━━━ Material for the task

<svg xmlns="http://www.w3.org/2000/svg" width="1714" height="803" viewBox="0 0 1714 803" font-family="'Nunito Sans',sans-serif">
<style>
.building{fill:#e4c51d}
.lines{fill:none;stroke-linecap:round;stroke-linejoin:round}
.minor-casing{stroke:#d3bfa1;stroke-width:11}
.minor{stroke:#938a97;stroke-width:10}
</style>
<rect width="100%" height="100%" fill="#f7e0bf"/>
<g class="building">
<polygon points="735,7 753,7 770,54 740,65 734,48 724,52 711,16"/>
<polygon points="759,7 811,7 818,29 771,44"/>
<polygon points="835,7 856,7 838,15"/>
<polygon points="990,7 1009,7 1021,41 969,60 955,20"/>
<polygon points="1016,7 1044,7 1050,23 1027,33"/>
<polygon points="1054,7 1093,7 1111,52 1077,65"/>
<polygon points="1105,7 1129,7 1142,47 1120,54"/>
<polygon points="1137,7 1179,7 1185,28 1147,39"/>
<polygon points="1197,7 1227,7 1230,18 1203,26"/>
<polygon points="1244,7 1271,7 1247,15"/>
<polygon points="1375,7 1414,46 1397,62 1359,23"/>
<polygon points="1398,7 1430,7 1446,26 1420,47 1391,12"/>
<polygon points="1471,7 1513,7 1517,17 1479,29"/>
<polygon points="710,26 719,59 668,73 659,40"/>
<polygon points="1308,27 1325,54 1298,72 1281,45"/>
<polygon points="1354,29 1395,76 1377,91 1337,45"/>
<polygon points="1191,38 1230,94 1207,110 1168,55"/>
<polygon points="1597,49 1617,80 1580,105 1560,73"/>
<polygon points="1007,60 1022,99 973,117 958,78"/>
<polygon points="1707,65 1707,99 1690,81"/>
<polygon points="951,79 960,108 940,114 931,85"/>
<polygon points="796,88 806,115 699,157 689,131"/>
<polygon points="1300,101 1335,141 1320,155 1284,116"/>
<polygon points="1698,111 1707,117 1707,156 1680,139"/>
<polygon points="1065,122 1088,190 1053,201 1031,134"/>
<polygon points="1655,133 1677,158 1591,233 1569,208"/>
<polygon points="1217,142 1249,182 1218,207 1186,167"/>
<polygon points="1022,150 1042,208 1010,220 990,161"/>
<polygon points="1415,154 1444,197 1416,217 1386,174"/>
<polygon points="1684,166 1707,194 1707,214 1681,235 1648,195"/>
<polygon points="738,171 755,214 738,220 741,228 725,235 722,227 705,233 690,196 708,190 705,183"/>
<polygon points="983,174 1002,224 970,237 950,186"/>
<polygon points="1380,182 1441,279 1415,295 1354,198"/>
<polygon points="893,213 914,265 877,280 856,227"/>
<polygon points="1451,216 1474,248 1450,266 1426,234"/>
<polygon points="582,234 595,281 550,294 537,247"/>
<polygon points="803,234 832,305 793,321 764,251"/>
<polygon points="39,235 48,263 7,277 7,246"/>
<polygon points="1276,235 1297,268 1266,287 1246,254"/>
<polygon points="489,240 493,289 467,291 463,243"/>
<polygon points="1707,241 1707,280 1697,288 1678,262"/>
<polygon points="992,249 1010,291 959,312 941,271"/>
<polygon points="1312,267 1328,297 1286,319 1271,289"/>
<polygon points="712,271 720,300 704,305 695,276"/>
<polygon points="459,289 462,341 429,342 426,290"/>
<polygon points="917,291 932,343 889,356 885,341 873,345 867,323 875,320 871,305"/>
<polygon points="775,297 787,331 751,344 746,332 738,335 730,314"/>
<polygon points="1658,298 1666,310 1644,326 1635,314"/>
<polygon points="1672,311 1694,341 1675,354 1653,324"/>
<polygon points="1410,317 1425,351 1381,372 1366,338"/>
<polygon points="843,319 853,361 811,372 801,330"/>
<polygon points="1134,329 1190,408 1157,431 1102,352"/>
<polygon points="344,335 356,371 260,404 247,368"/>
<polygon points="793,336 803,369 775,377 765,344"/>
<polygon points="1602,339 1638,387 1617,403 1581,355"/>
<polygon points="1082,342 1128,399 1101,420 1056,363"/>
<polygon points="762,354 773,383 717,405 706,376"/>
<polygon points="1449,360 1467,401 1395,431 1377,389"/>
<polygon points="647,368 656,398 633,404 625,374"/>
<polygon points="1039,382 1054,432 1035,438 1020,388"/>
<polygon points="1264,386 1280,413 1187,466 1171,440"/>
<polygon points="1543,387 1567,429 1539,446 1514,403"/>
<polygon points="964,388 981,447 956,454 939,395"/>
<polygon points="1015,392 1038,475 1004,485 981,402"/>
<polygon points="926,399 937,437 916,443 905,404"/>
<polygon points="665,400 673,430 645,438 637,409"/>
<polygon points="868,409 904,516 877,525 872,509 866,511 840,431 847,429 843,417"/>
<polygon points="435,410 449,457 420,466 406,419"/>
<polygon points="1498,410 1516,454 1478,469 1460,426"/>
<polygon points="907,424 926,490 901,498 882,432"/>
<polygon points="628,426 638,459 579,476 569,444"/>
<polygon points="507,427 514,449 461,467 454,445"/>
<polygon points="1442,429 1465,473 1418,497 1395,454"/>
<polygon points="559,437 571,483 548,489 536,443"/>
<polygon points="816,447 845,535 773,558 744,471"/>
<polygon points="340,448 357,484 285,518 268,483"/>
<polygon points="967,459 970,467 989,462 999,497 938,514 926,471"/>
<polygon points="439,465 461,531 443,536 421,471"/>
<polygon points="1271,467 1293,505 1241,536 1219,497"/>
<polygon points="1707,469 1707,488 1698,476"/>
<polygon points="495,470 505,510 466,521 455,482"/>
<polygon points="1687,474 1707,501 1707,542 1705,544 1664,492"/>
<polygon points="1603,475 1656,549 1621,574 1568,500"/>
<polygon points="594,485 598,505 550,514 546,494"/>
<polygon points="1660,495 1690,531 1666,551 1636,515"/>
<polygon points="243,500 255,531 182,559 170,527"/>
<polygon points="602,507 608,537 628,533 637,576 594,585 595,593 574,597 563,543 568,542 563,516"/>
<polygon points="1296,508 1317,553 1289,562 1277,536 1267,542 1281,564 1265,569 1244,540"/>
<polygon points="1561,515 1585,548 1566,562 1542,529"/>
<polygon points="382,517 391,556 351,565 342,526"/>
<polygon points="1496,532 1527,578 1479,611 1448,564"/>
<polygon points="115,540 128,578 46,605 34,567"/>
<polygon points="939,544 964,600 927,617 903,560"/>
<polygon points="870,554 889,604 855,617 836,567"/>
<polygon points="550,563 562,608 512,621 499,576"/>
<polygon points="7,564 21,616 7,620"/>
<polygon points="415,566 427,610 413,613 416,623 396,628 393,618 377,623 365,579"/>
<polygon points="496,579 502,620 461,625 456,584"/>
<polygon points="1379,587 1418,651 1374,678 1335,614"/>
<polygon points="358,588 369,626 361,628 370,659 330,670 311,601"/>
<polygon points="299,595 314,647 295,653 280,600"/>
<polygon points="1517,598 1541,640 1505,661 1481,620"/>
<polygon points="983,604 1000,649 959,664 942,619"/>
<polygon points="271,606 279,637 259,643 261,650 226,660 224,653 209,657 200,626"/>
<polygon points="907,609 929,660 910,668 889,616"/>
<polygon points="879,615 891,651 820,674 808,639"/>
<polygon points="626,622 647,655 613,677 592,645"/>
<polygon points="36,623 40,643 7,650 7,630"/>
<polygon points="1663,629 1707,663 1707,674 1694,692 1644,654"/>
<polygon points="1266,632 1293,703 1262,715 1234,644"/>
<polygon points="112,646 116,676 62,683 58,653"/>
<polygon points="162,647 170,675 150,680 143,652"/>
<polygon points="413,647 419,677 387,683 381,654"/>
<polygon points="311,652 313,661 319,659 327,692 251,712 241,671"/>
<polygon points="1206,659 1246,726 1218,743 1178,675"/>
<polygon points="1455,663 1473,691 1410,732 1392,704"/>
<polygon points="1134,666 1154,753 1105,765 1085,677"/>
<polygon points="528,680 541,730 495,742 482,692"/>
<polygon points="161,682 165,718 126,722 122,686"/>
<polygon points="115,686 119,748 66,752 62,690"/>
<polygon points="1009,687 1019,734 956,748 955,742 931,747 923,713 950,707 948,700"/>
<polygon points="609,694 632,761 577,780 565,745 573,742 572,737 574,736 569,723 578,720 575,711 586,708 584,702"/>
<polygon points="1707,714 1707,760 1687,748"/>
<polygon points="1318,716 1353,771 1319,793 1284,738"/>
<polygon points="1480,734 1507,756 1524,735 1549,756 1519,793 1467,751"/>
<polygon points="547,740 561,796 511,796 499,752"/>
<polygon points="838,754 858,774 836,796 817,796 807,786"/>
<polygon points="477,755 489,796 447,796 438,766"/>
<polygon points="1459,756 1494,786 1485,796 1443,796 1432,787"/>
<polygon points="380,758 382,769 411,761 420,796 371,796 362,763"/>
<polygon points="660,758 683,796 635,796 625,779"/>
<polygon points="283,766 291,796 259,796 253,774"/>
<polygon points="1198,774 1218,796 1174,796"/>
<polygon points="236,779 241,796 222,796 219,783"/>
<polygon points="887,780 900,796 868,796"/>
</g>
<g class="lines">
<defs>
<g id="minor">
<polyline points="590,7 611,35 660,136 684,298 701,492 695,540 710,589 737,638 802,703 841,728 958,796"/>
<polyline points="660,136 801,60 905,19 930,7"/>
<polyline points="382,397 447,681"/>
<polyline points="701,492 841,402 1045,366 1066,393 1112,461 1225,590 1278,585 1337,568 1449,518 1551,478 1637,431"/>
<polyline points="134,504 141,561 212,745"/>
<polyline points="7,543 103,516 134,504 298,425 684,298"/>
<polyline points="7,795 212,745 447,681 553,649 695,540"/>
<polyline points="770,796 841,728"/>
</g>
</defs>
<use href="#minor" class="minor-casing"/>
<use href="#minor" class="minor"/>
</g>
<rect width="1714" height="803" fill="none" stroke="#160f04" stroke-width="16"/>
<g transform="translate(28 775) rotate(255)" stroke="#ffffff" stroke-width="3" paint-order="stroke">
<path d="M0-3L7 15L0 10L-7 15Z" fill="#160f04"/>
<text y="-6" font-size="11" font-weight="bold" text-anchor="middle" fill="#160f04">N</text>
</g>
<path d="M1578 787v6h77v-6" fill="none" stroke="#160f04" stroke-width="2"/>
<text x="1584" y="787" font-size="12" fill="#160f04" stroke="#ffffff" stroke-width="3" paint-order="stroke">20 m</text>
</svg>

━━━━━━

Problem requirements: Look through the listing and return each line containing the word "lines".

Answer for this exercise:
.lines{fill:none;stroke-linecap:round;stroke-linejoin:round}
<g class="lines">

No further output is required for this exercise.